Ticino e Grigionitaliano

Jean-Paul Hernandez: i giovani oggi «Pietre vive» alla ricerca di Dio e di sé

di Silvia Guggiari

Padre Hernandez al centro pastorale San Giuseppe a Lugano con Silvia Guggiari.

Negli scorsi giorni ha fatto visita in Ticino padre Jean-Paul Hernandez, gesuita, docente di teologia alla Pontificia Università Gregoriana di Napoli, volto di TV2000 dove ogni settimana commenta il Vangelo della domenica. A Lugano, padre Henandez ha incontrato i giovani della diocesi per presentare loro il progetto di «Pietre vive», un’esperienza diffusa in tutta Europa che unisce arte e spiritualità. Lo abbiamo incontrato al centro pastorale San Giuseppe e con lui abbiamo parlato di giovani, di fede e di arte.

Padre Hernandez, come stanno i giovani oggi? Qual è la loro sete di religiosità?

C’è un punto comune che ho trovato in questi anni incontrando giovani in tutta Europa: si tratta della loro ricerca di radicalità. Spesso le nuove generazioni dichiarano di trovare una Chiesa mediocre e un po’ chiusa, che abbassa le aspettative e che dunque non è attraente. Loro cercano invece un luogo che accolga tutti e dove al tempo stesso vivere un’esperienza di vita significativa. Un luogo che possa essere un «ospedale da campo», come disse papa Francesco, ovvero dove si accolga i «feriti dalla vita» e si vada all’essenziale con un incontro personale con Gesù Cristo. La fede è un incontro radicale che ti cambia la vita e i giovani hanno sete di questo e quando non lo trovano rimangono profondamente delusi.
Noto che si sta diffondendo sempre più una spiritualità soft, all’interno della quale ci si limita ad incontrare sé stessi, senza doversi mettere in gioco in un’altra relazione. Per andare nel profondo di sé stessi basta un percorso psicologico piuttosto che una scuola di meditazione, ma il cuore dell’uomo ha una sete diversa.

«Ecco, io sto alla porta e busso: se qualcuno ascolta la mia voce e apre la porta, io entrerò da lui e cenerò con lui ed egli con me»,

è un versetto del Libro dell’Apocalisse che riassume tutta la spiritualità.

Nei giovani c’è il desiderio di uscire da sé stessi e incontrare qualcun altro e quando scoprono che questo altro è Gesù Cristo succede qualcosa di meraviglioso. Non solo in Svizzera, ma anche in Spagna, in Francia, in Italia, c’è una richiesta giovanile dell’adorazione eucaristica fortissima: in essa i giovani soddisfano il loro desiderio di radicalità, nel silenzio trovano se stessi e le proprie paure, ma trovano anche il desiderio di alterità, ovvero di incontrare qualcun altro fuori da sé; qualcosa di sconvolgente per il mondo di oggi in cui crediamo tutti di essere delle isole.

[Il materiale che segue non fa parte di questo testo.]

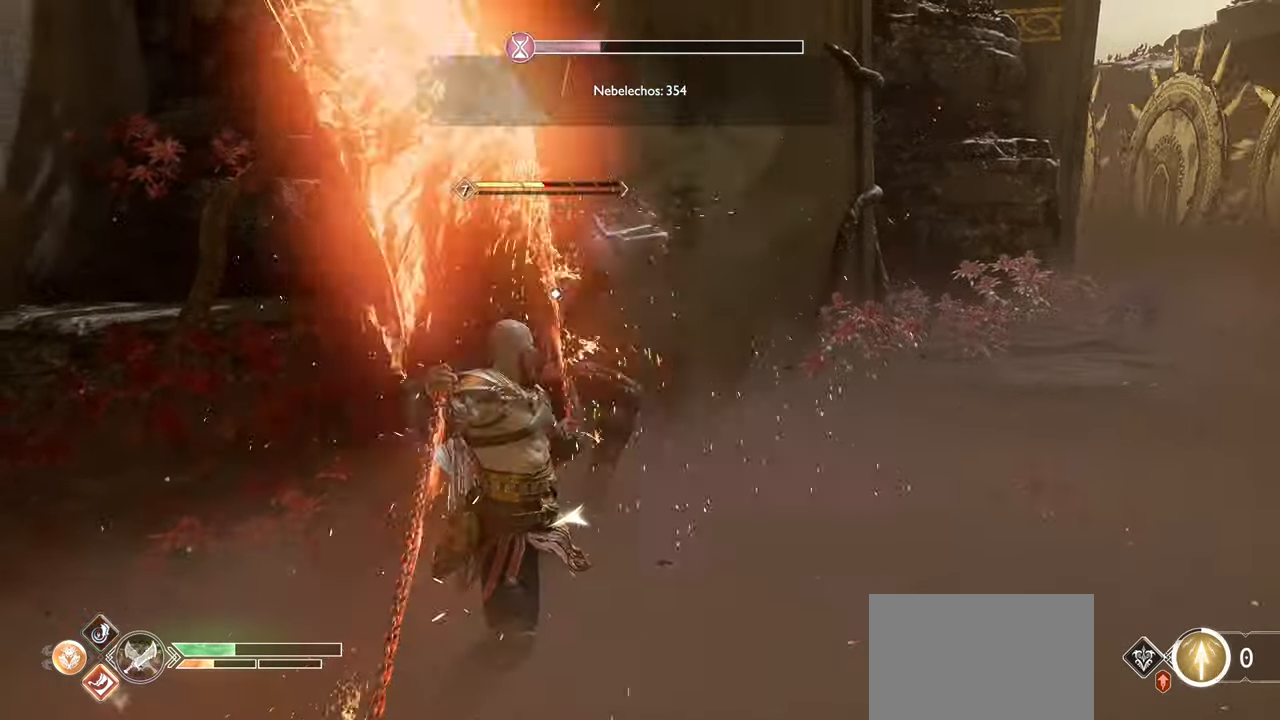
{"buttons": ["SQUARE"], "left_stick": "center", "right_stick": "center", "events": [[84, "SQUARE", "down"], [217, "SQUARE", "up"], [284, "SQUARE", "down"], [401, "SQUARE", "up"], [484, "SQUARE", "down"]]}
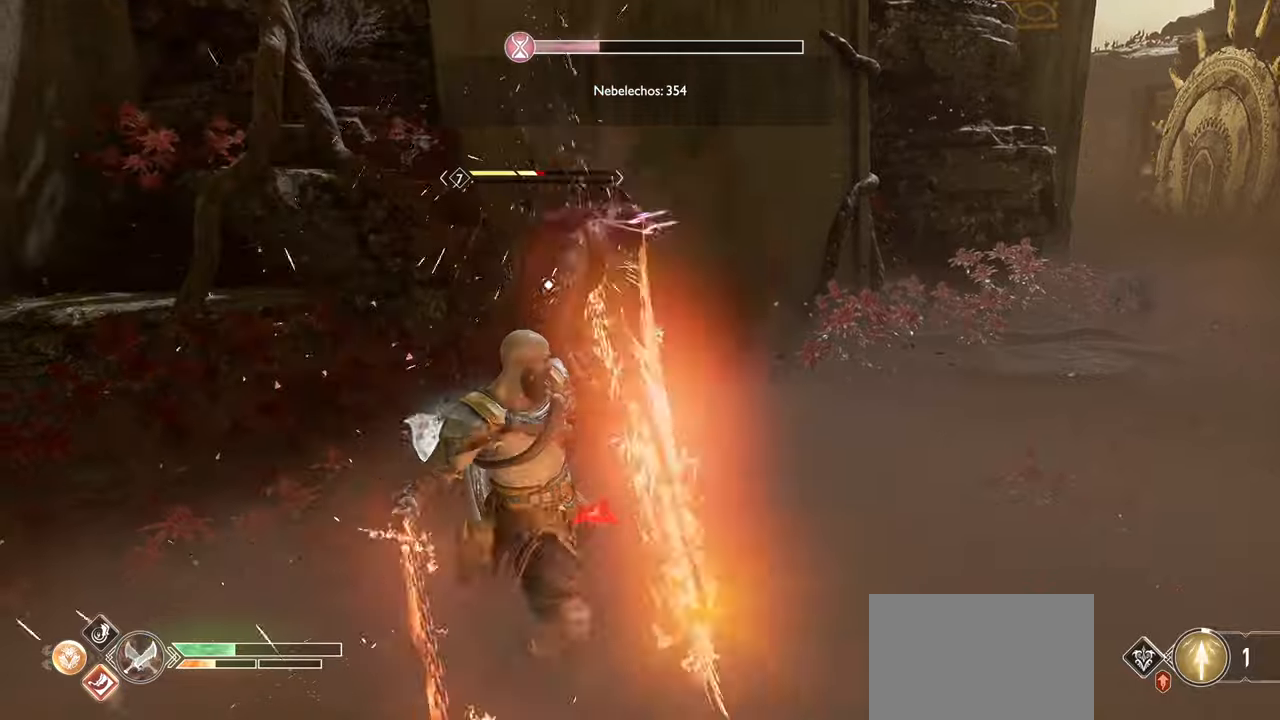
{"buttons": ["SQUARE"], "left_stick": "center", "right_stick": "center", "events": [[117, "SQUARE", "up"], [184, "SQUARE", "down"], [317, "SQUARE", "up"], [384, "SQUARE", "down"]]}
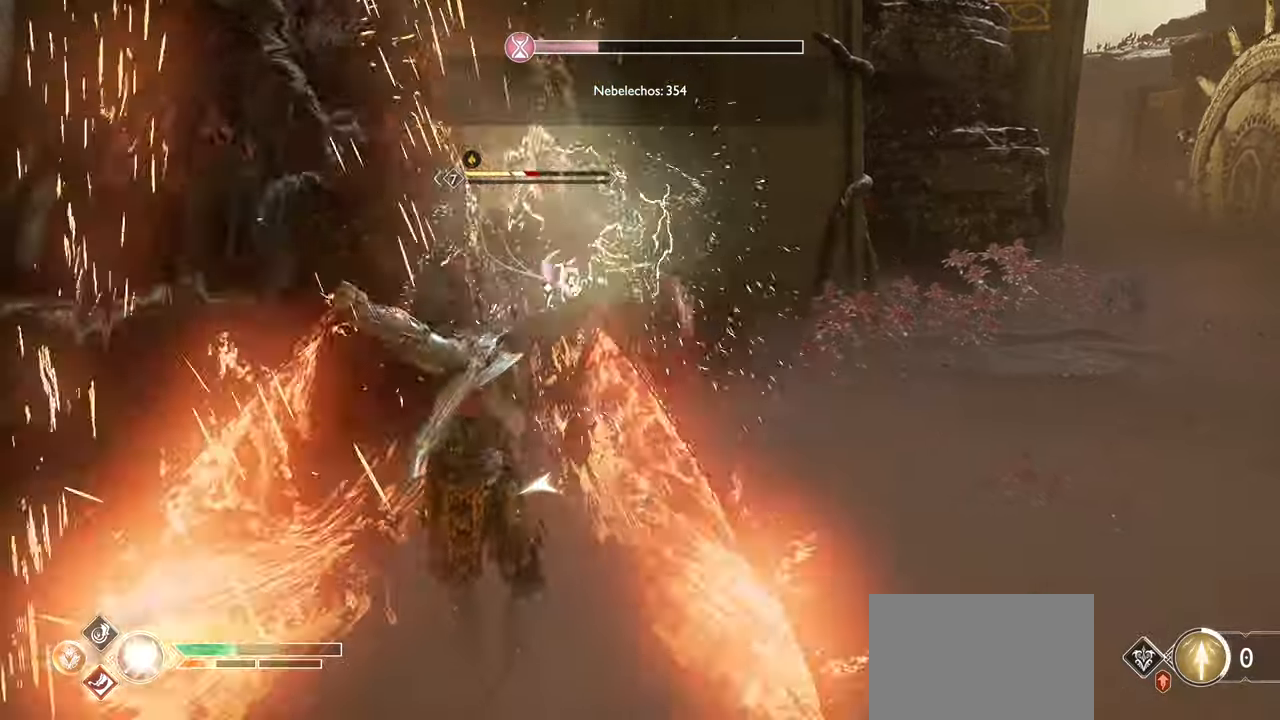
{"buttons": [], "left_stick": "center", "right_stick": "center", "events": [[16, "SQUARE", "up"], [100, "SQUARE", "down"], [217, "SQUARE", "up"], [300, "SQUARE", "down"], [417, "SQUARE", "up"]]}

«Non abbiate paura» è la celebre frase detta da San Giovanni Paolo II per spronare i giovani a prendere scelte coraggiose. Ma oggi i giovani sono pieni di paure e di ansie, lo dicono gli esperti: come può la fede aiutarli e sostenerli nel loro cammino?

Sociologi e psicologi ci dicono che alla base c’è un problema di fiducia che i giovani non hanno ricevuto dai genitori, perché negli adulti di oggi c’è una sorta di possessività nei confronti dei figli. Questa ansia di protezione da parte dell’adulto è codificata dal giovane come una mancanza di fiducia che matura poi in una serie di paure, in bassa autostima e nell’idea che da solo non ce la può fare.
La fede qui ha un ruolo fondamentale: Gesù si fida di noi, allo stesso modo noi nelle nostre comunità dobbiamo fidarci dei giovani, affidando loro ruoli di responsabilità. L’esperienza di «Pietre Vive» è proprio questa, ragazzi che fanno evangelizzazione attraverso l’arte, nonostante i dubbi che tutti hanno; ma è proprio incontrando l’altro che capiranno sempre di più, perché il Signore educa attraverso l’incontro. Dobbiamo imparare a fidarci, sapendo che a volte potrebbe andare male o potremmo rimanere delusi, ma tante altre volte avremo creato un adulto. La parola autorità deriva dal latino auctoritas che viene dal verbo augeo, ovvero «far crescere»: la vera autorità è quella che è capace di far crescere gli altri, come Gesù ha fatto.

Domenica 26 novembre verrà celebrata la XXXVIII Giornata Mondiale della Gioventù nelle Chiese di tutto il mondo. Al centro del messaggio del Papa c’è la speranza che, scrive Francesco, «non è facile ottimismo, ma è la certezza, radicata nell’amore e nella fede, che Dio non ci lascia mai soli». Come possiamo sperimentarlo?

Mi viene in mente il brano biblico degli Atti degli Apostoli in cui viene narrato il martirio del primo martire Stefano che viene arrestato e lapidato per la sua fede. Il testo dice che Stefano in quel momento vede il cielo aperto e il figlio dell’Uomo, Gesù Cristo, seduto alla destra del Padre, e il suo volto raggiante come quello di un angelo. Questa è la speranza, cioè avere uno sguardo che è capace di vedere oltre il cielo. Essere testimone della fede, ovvero avere speranza, vuole dire avere questo sguardo interiore. Nella «notte» in cui ci troviamo – perché c’è la guerra, la malattia, la violenza, le difficoltà quotidiane – solo se avremo lo sguardo su Gesù, allora forse riusciremo a vedere segni di speranza in tante situazioni umane che parlano di Gesù Cristo e riusciremo a dare speranza agli altri. Fuori da Cristo, io dubito che possa esserci una speranza duratura.

Come è formulata l’esperienza di «Pietre vive»?

Da sinistra don Kamil Cieliński, padre Hernandez e alcuni giovani di «Pietre vive» di Lugano e di Milano.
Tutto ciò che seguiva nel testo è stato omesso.